I don't use them for every book and I don't usually use both of them on any one book. And if I ever thought I needed a beta-reader with a different perspective, new insight, or an alternative approach, I wouldn't hesitate to hire freelance editor.

I suppose one might be wondering where in this discussion is the feel-good stuff, the warm fuzzies I enjoy to keep the Muse alive and humming. Well, a good Sauvignon Blanc tends to keep Musey-goosey happy, and having little affirmations and positive gewgaws around me in my office help my attitude, but none of those can do much for a manuscript. (Even the SauvBlanc. Trust me.) That's why I rely instead on these practical activities that provide me with "milestones" or at least things I can cross off a list to assure myself that I'm doing everything I can to make my manuscript the best I can make it. And, despite the title of this piece, I try always to remember that we are much, much, much harder on ourselves than anyone else would dare to be.
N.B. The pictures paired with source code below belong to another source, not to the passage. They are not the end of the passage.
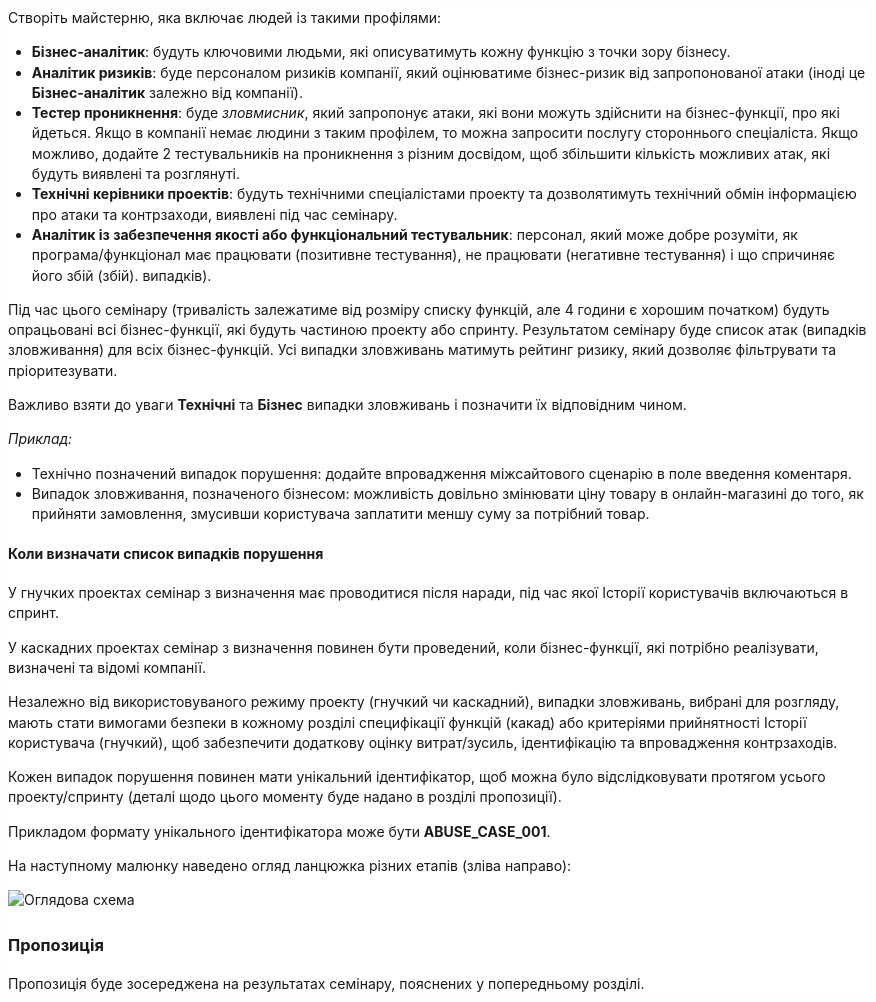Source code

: Створіть майстерню, яка включає людей із такими профілями:

- **Бізнес-аналітик**: будуть ключовими людьми, які описуватимуть кожну функцію з точки зору бізнесу.
- **Аналітик ризиків**: буде персоналом ризиків компанії, який оцінюватиме бізнес-ризик від запропонованої атаки (іноді це **Бізнес-аналітик** залежно від компанії).
- **Тестер проникнення**: буде *зловмисник*, який запропонує атаки, які вони можуть здійснити на бізнес-функції, про які йдеться. Якщо в компанії немає людини з таким профілем, то можна запросити послугу стороннього спеціаліста. Якщо можливо, додайте 2 тестувальників на проникнення з різним досвідом, щоб збільшити кількість можливих атак, які будуть виявлені та розглянуті.
- **Технічні керівники проектів**: будуть технічними спеціалістами проекту та дозволятимуть технічний обмін інформацією про атаки та контрзаходи, виявлені під час семінару.
- **Аналітик із забезпечення якості або функціональний тестувальник**: персонал, який може добре розуміти, як програма/функціонал має працювати (позитивне тестування), не працювати (негативне тестування) і що спричиняє його збій (збій). випадків).

Під час цього семінару (тривалість залежатиме від розміру списку функцій, але 4 години є хорошим початком) будуть опрацьовані всі бізнес-функції, які будуть частиною проекту або спринту. Результатом семінару буде список атак (випадків зловживання) для всіх бізнес-функцій. Усі випадки зловживань матимуть рейтинг ризику, який дозволяє фільтрувати та пріоритезувати.

Важливо взяти до уваги **Технічні** та **Бізнес** випадки зловживань і позначити їх відповідним чином.

*Приклад:*

- Технічно позначений випадок порушення: додайте впровадження міжсайтового сценарію в поле введення коментаря.
- Випадок зловживання, позначеного бізнесом: можливість довільно змінювати ціну товару в онлайн-магазині до того, як прийняти замовлення, змусивши користувача заплатити меншу суму за потрібний товар.

#### Коли визначати список випадків порушення

У гнучких проектах семінар з визначення має проводитися після наради, під час якої Історії користувачів включаються в спринт.

У каскадних проектах семінар з визначення повинен бути проведений, коли бізнес-функції, які потрібно реалізувати, визначені та відомі компанії.

Незалежно від використовуваного режиму проекту (гнучкий чи каскадний), випадки зловживань, вибрані для розгляду, мають стати вимогами безпеки в кожному розділі специфікації функцій (какад) або критеріями прийнятності Історії користувача (гнучкий), щоб забезпечити додаткову оцінку витрат/зусиль, ідентифікацію та впровадження контрзаходів.

Кожен випадок порушення повинен мати унікальний ідентифікатор, щоб можна було відслідковувати протягом усього проекту/спринту (деталі щодо цього моменту буде надано в розділі пропозиції).

Прикладом формату унікального ідентифікатора може бути **ABUSE_CASE_001**.

На наступному малюнку наведено огляд ланцюжка різних етапів (зліва направо):

![Оглядова схема](../assets/Abuse_Case_Cheat_Sheet_Overview.png)

### Пропозиція

Пропозиція буде зосереджена на результатах семінару, пояснених у попередньому розділі.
And just how does this tie in to the upbeat and happy New Year message I should be offering,  given that I'm blogging on this most hopeful and forward-looking of days? Well, I've committed to writing three books this upcoming year, one in a genre that I haven't  tried before. And I'm going to try to do it make that I'm going to do it without the agony. Maybe without the ecstasy. (Maybe even without the SauvBlanc, but we'll have to see about that...)

My Year of Writing Painlessly is about to begin. I'll keep you posted on how it goes.  In the meantime, I wish you and all writers everywhere a painless, productive, prolific, and profitable New Year!